▶ **WHAT NEEDS TO BE DONE**
Set down exactly the lines below, starting at the one that contains "- [ ] **Documentación de usuario**" and ending at the one that contains "- **Framework**: Next.js 14", with both of those lines included and nothing else.
PROVIDED MATERIAL START
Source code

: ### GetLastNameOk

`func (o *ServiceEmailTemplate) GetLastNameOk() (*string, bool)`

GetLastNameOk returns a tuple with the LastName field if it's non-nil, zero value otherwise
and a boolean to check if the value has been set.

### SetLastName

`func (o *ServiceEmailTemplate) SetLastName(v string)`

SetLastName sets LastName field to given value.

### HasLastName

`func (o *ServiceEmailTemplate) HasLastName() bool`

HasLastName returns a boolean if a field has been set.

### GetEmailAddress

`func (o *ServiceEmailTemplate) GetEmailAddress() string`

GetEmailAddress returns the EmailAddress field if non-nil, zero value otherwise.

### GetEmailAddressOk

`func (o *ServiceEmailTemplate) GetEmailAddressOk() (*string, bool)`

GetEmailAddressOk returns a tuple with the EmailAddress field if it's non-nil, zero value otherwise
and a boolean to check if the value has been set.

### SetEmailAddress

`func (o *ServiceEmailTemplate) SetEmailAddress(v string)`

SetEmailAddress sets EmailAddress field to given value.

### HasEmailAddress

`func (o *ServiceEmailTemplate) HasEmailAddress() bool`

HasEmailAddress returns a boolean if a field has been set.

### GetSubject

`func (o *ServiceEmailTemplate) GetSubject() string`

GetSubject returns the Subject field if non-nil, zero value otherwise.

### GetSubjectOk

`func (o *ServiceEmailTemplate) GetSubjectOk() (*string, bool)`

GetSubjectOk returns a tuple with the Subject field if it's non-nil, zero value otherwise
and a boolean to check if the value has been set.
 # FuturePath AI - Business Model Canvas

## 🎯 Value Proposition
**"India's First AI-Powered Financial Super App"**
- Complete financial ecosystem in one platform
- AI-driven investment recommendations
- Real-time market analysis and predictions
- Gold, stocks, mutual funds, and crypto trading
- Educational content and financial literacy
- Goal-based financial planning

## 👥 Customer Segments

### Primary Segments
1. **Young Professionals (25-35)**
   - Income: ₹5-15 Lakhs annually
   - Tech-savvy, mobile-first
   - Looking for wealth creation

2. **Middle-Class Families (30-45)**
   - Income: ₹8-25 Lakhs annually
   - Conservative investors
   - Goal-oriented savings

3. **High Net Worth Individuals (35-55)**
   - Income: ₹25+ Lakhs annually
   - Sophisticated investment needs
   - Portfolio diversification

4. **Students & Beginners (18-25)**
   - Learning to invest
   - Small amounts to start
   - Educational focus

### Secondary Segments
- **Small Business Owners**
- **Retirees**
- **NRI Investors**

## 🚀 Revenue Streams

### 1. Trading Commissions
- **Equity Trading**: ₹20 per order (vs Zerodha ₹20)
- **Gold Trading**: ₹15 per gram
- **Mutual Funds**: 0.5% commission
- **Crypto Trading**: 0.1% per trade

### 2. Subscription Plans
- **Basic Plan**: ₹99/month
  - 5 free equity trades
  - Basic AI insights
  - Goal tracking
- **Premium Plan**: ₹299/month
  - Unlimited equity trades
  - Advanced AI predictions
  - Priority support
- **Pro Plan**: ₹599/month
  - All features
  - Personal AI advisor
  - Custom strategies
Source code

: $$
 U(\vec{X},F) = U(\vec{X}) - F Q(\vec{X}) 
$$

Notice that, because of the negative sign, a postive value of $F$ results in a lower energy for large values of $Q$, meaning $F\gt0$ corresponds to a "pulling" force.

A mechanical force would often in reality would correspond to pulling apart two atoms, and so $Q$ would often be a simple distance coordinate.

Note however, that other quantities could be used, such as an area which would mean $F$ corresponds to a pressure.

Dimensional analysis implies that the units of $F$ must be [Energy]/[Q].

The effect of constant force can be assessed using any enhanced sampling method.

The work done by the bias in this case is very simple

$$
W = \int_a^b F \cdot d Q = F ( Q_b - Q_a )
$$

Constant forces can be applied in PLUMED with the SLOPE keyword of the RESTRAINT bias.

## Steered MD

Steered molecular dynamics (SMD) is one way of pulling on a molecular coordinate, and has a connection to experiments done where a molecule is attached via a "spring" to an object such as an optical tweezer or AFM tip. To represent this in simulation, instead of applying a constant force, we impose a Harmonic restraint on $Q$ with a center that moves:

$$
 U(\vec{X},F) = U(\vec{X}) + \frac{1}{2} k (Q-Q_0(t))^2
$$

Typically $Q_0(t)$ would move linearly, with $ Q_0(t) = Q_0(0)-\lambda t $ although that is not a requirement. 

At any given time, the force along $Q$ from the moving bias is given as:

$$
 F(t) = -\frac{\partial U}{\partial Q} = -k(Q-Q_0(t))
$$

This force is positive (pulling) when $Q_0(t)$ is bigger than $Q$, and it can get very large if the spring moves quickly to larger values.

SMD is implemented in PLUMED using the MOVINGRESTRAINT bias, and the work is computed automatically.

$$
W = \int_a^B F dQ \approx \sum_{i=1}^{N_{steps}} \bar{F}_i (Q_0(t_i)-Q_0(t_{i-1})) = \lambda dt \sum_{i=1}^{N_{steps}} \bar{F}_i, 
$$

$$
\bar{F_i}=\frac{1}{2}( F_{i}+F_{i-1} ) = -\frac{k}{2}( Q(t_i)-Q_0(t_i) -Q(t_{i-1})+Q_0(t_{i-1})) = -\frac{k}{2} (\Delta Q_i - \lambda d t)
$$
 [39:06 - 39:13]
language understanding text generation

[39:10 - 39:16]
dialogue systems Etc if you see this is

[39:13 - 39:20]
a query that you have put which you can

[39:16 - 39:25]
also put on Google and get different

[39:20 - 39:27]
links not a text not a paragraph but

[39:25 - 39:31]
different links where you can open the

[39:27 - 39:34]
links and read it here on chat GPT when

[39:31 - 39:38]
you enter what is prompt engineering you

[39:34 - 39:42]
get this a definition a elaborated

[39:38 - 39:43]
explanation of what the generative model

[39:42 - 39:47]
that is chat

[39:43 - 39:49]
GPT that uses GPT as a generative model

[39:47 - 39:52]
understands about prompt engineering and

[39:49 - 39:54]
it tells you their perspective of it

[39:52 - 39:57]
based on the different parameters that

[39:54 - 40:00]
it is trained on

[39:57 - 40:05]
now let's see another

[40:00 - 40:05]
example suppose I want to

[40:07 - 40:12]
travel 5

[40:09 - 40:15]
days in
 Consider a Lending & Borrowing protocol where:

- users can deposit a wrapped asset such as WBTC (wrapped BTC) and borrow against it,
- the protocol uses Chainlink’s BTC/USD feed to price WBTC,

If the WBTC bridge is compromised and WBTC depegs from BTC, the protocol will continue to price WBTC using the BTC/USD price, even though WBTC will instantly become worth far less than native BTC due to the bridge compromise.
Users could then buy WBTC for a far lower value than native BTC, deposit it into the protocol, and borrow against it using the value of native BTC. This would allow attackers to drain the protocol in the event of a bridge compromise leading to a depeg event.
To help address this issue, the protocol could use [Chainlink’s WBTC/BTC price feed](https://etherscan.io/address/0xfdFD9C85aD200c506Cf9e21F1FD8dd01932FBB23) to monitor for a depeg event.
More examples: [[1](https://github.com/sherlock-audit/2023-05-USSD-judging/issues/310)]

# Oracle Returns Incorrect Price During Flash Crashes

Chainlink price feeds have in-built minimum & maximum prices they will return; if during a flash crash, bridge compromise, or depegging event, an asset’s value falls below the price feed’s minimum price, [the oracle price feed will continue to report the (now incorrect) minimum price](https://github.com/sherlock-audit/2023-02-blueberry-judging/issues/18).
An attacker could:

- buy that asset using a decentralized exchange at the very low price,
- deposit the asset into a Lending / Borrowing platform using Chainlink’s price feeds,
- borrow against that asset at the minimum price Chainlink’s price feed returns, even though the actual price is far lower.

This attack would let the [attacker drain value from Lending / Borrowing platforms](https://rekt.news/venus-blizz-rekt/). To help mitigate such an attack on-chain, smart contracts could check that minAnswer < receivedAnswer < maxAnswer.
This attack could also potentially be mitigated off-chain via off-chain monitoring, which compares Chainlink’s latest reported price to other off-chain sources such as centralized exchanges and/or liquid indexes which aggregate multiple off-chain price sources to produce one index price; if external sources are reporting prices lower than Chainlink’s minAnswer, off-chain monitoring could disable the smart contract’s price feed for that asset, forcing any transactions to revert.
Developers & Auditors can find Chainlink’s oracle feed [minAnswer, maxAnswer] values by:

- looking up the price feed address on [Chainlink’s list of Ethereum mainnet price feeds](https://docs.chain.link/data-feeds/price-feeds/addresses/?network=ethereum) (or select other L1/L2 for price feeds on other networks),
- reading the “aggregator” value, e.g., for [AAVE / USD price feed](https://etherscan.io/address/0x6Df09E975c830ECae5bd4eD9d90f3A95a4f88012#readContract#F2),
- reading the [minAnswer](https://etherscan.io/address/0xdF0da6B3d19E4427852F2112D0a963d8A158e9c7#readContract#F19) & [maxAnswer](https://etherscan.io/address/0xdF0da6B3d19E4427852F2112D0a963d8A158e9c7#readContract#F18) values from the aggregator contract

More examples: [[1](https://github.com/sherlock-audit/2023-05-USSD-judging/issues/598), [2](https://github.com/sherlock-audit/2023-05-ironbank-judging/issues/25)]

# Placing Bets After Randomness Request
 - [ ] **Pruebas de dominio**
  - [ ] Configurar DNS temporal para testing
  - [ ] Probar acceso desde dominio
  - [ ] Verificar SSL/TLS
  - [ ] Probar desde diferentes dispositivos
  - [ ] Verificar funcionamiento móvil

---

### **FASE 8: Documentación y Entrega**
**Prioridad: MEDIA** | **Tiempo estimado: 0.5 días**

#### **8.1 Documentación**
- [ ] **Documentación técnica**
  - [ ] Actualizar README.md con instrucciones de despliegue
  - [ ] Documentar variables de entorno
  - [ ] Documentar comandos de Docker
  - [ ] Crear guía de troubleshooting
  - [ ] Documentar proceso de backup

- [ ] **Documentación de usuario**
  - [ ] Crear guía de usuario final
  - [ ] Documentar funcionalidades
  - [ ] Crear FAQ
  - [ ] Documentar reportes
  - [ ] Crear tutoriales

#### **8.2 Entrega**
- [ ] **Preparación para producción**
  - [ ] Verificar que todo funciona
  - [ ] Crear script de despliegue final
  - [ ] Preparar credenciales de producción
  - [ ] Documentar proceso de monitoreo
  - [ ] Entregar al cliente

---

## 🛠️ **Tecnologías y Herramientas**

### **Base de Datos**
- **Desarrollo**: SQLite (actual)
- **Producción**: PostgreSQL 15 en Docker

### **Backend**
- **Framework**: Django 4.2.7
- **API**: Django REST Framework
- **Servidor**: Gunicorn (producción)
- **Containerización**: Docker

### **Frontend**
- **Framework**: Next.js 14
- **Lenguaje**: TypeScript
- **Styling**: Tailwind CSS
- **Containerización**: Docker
PROVIDED MATERIAL END
▶ **TASK SOLUTION**
- [ ] **Documentación de usuario**
  - [ ] Crear guía de usuario final
  - [ ] Documentar funcionalidades
  - [ ] Crear FAQ
  - [ ] Documentar reportes
  - [ ] Crear tutoriales

#### **8.2 Entrega**
- [ ] **Preparación para producción**
  - [ ] Verificar que todo funciona
  - [ ] Crear script de despliegue final
  - [ ] Preparar credenciales de producción
  - [ ] Documentar proceso de monitoreo
  - [ ] Entregar al cliente

---

## 🛠️ **Tecnologías y Herramientas**

### **Base de Datos**
- **Desarrollo**: SQLite (actual)
- **Producción**: PostgreSQL 15 en Docker

### **Backend**
- **Framework**: Django 4.2.7
- **API**: Django REST Framework
- **Servidor**: Gunicorn (producción)
- **Containerización**: Docker

### **Frontend**
- **Framework**: Next.js 14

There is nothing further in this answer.